▶ Task directions:
From the entries below, output the line with "[89,377,257,389] [44,397,362,409] 'https://foreignsky.ru/'" and each following line up to and including the line with "(307, 724) none", exactly as written.

==== Data for this task ====

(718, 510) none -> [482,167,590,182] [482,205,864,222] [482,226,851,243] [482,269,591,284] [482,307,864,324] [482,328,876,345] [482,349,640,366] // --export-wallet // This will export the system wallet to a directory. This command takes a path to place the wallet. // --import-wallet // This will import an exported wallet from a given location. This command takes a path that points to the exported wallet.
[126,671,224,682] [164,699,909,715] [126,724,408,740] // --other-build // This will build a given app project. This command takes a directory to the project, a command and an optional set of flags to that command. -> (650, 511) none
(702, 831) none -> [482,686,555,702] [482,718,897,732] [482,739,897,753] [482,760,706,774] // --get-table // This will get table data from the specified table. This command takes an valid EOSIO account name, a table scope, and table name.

====
==== Data for this task ====

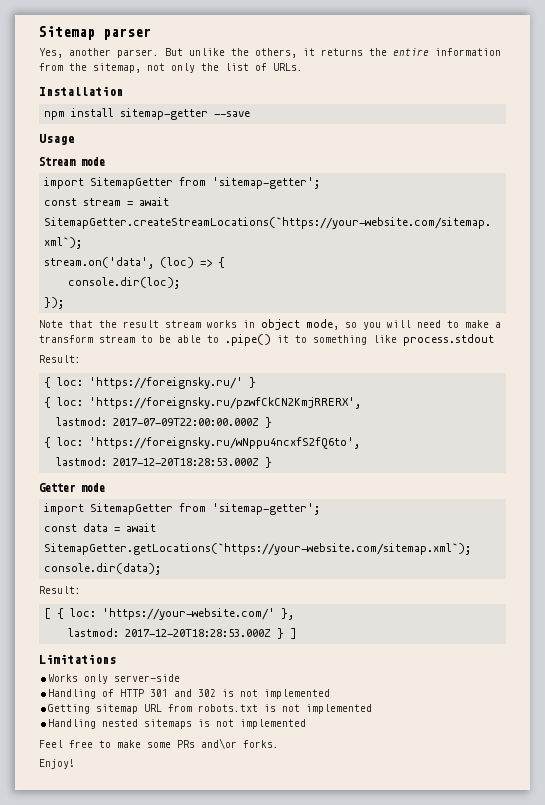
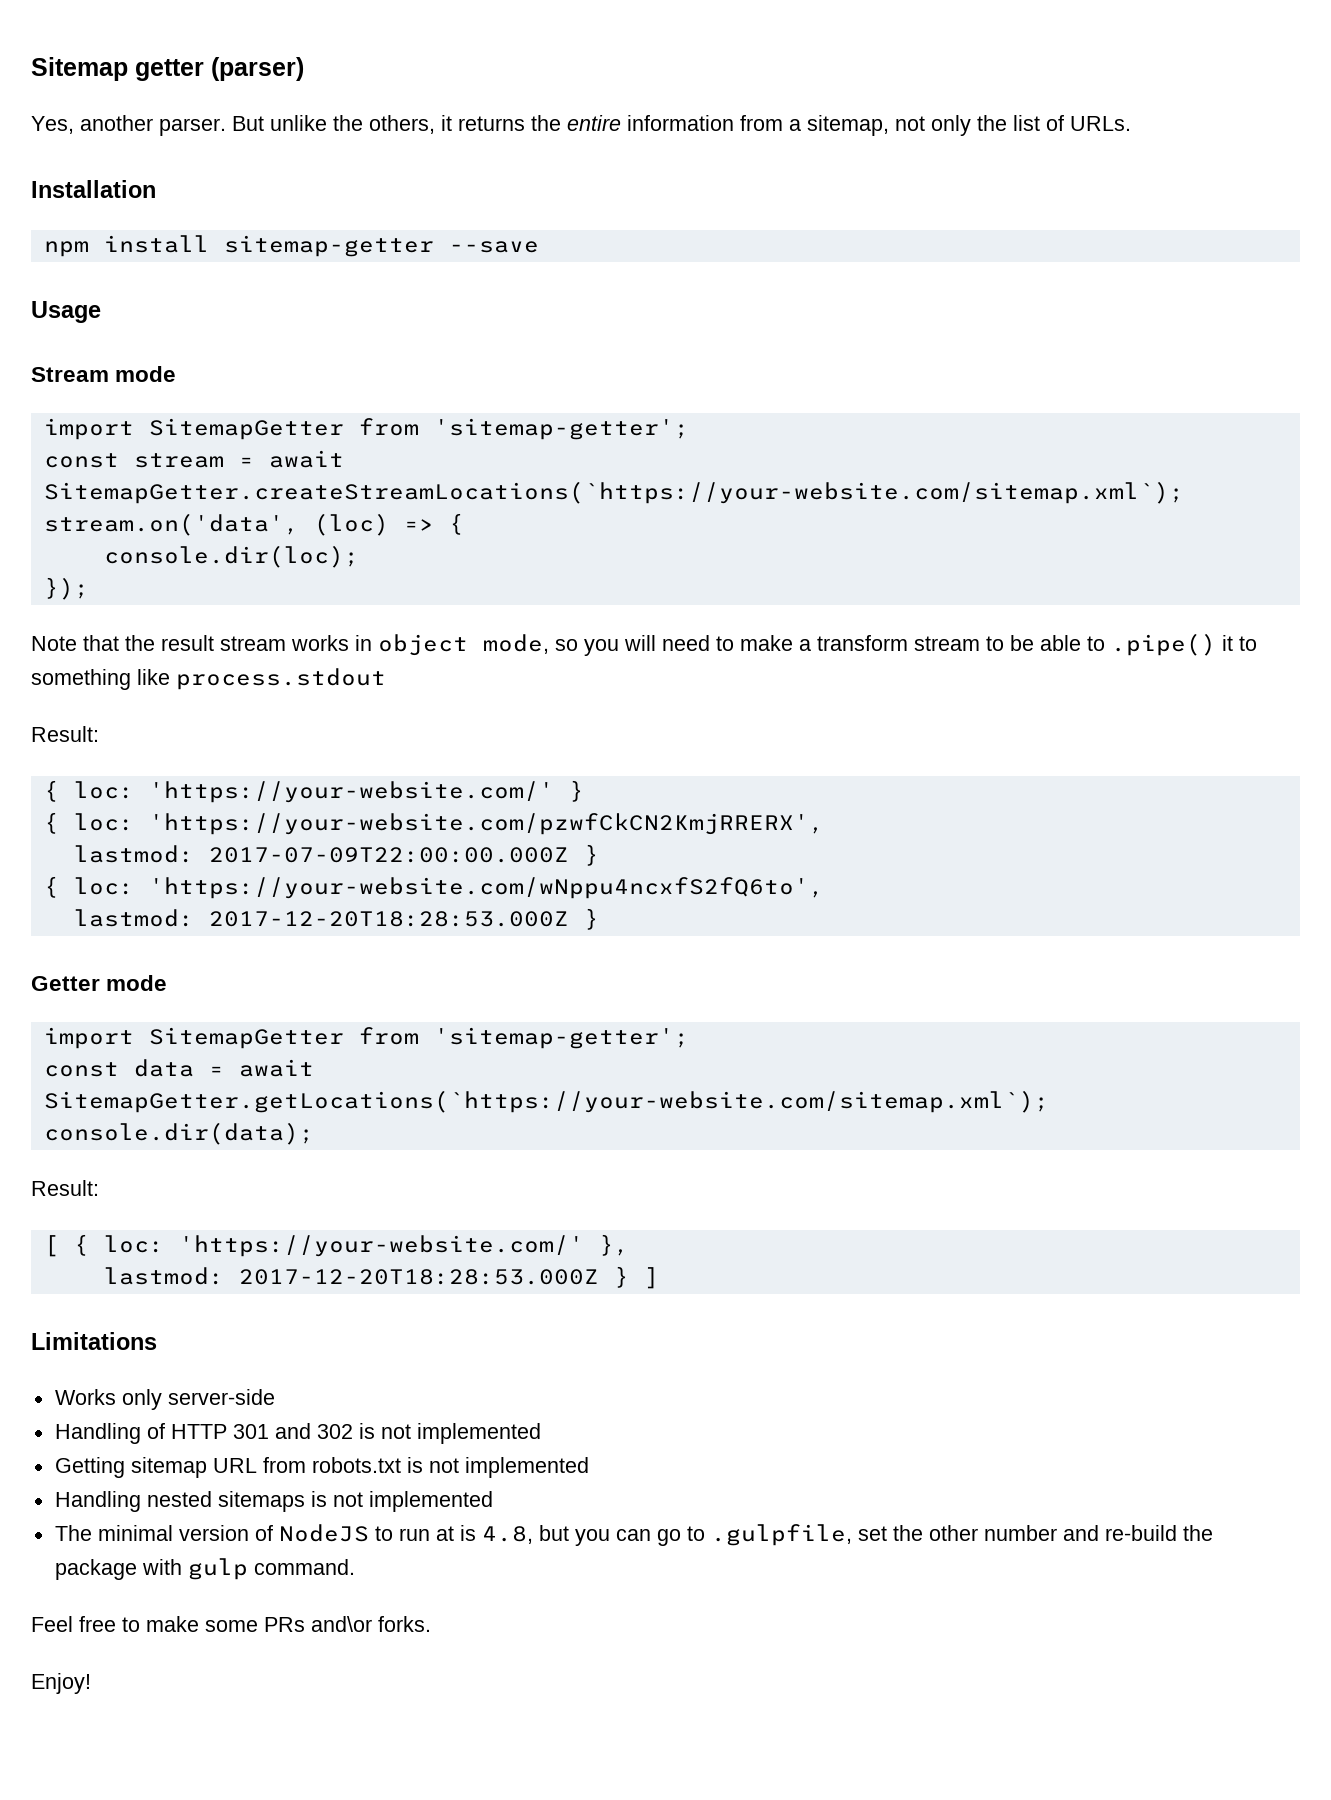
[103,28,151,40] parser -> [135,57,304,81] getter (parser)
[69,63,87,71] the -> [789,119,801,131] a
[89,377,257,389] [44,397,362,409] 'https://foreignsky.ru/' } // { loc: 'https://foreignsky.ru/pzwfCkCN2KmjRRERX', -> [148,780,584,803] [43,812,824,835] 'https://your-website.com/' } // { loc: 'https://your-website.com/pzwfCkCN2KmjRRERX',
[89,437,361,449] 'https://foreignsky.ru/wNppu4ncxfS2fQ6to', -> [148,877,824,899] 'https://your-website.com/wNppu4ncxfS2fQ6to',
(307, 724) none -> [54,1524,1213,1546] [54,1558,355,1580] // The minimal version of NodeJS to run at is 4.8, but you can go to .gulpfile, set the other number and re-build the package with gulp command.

====

▶ Reply:
[89,377,257,389] [44,397,362,409] 'https://foreignsky.ru/' } // { loc: 'https://foreignsky.ru/pzwfCkCN2KmjRRERX', -> [148,780,584,803] [43,812,824,835] 'https://your-website.com/' } // { loc: 'https://your-website.com/pzwfCkCN2KmjRRERX',
[89,437,361,449] 'https://foreignsky.ru/wNppu4ncxfS2fQ6to', -> [148,877,824,899] 'https://your-website.com/wNppu4ncxfS2fQ6to',
(307, 724) none -> [54,1524,1213,1546] [54,1558,355,1580] // The minimal version of NodeJS to run at is 4.8, but you can go to .gulpfile, set the other number and re-build the package with gulp command.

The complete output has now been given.